**Task statement**. Would you please restate all of the entries exactly, apart from the pictures?
__________
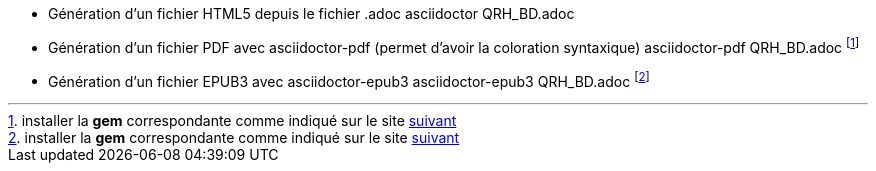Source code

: * Génération d'un fichier HTML5 depuis le fichier .adoc
asciidoctor QRH_BD.adoc

* Génération d'un fichier PDF avec asciidoctor-pdf (permet d'avoir la coloration syntaxique)
asciidoctor-pdf QRH_BD.adoc footnote:[installer la *gem* correspondante comme indiqué sur le site https://nextgentips.com/2022/11/17/how-to-install-rails-7-on-manjaro-linux/[suivant]]

* Génération d'un fichier EPUB3 avec asciidoctor-epub3
asciidoctor-epub3 QRH_BD.adoc footnote:[installer la *gem* correspondante comme indiqué sur le site https://nextgentips.com/2022/11/17/how-to-install-rails-7-on-manjaro-linux/[suivant]]
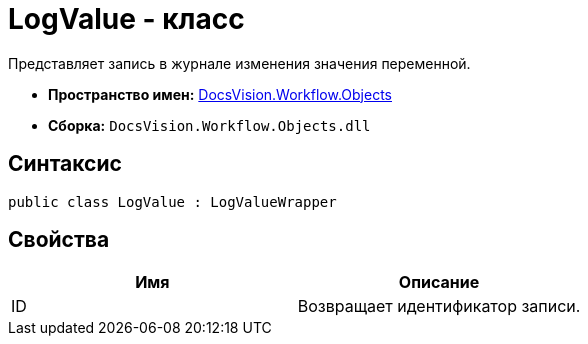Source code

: = LogValue - класс

Представляет запись в журнале изменения значения переменной.

* *Пространство имен:* xref:api/DocsVision/Workflow/Objects/Objects_NS.adoc[DocsVision.Workflow.Objects]
* *Сборка:* `DocsVision.Workflow.Objects.dll`

== Синтаксис

[source,csharp]
----
public class LogValue : LogValueWrapper
----

== Свойства

[cols=",",options="header"]
|===
|Имя |Описание
|ID |Возвращает идентификатор записи.
|===
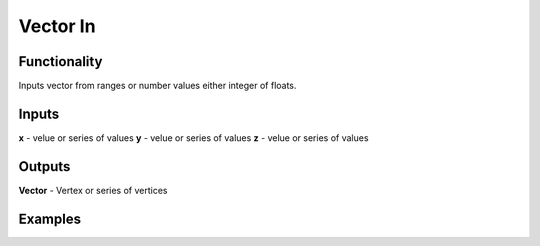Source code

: Vector In
=========

Functionality
-------------

Inputs vector from ranges or number values either integer of floats.

Inputs
------

**x** - velue or series of values
**y** - velue or series of values
**z** - velue or series of values

Outputs
-------

**Vector** - Vertex or series of vertices

Examples
--------

.. image:: https://cloud.githubusercontent.com/assets/5783432/4905358/0a4e7df4-644f-11e4-8ff1-1530c7aac8dc.png
  :alt: with vector out
   
.. image:: https://cloud.githubusercontent.com/assets/5783432/4905359/0a56565a-644f-11e4-91b3-24ac4d78cb11.png
  :alt: generating line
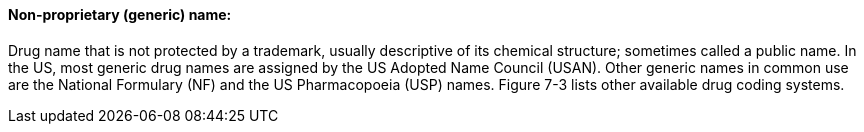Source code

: ==== Non-proprietary (generic) name:
[v291_section="7.10.1.4"]

Drug name that is not protected by a trademark, usually descriptive of its chemical structure; sometimes called a public name. In the US, most generic drug names are assigned by the US Adopted Name Council (USAN). Other generic names in common use are the National Formulary (NF) and the US Pharmacopoeia (USP) names. Figure 7-3 lists other available drug coding systems.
__________
**Task response**.
Source code

: * Génération d'un fichier HTML5 depuis le fichier .adoc
asciidoctor QRH_BD.adoc

* Génération d'un fichier PDF avec asciidoctor-pdf (permet d'avoir la coloration syntaxique)
asciidoctor-pdf QRH_BD.adoc footnote:[installer la *gem* correspondante comme indiqué sur le site https://nextgentips.com/2022/11/17/how-to-install-rails-7-on-manjaro-linux/[suivant]]

* Génération d'un fichier EPUB3 avec asciidoctor-epub3
asciidoctor-epub3 QRH_BD.adoc footnote:[installer la *gem* correspondante comme indiqué sur le site https://nextgentips.com/2022/11/17/how-to-install-rails-7-on-manjaro-linux/[suivant]]
Source code

: = LogValue - класс

Представляет запись в журнале изменения значения переменной.

* *Пространство имен:* xref:api/DocsVision/Workflow/Objects/Objects_NS.adoc[DocsVision.Workflow.Objects]
* *Сборка:* `DocsVision.Workflow.Objects.dll`

== Синтаксис

[source,csharp]
----
public class LogValue : LogValueWrapper
----

== Свойства

[cols=",",options="header"]
|===
|Имя |Описание
|ID |Возвращает идентификатор записи.
|===
Source code

: Vector In
=========

Functionality
-------------

Inputs vector from ranges or number values either integer of floats.

Inputs
------

**x** - velue or series of values
**y** - velue or series of values
**z** - velue or series of values

Outputs
-------

**Vector** - Vertex or series of vertices

Examples
--------

.. image:: https://cloud.githubusercontent.com/assets/5783432/4905358/0a4e7df4-644f-11e4-8ff1-1530c7aac8dc.png
  :alt: with vector out
   
.. image:: https://cloud.githubusercontent.com/assets/5783432/4905359/0a56565a-644f-11e4-91b3-24ac4d78cb11.png
  :alt: generating line
Source code

: ==== Non-proprietary (generic) name:
[v291_section="7.10.1.4"]

Drug name that is not protected by a trademark, usually descriptive of its chemical structure; sometimes called a public name. In the US, most generic drug names are assigned by the US Adopted Name Council (USAN). Other generic names in common use are the National Formulary (NF) and the US Pharmacopoeia (USP) names. Figure 7-3 lists other available drug coding systems.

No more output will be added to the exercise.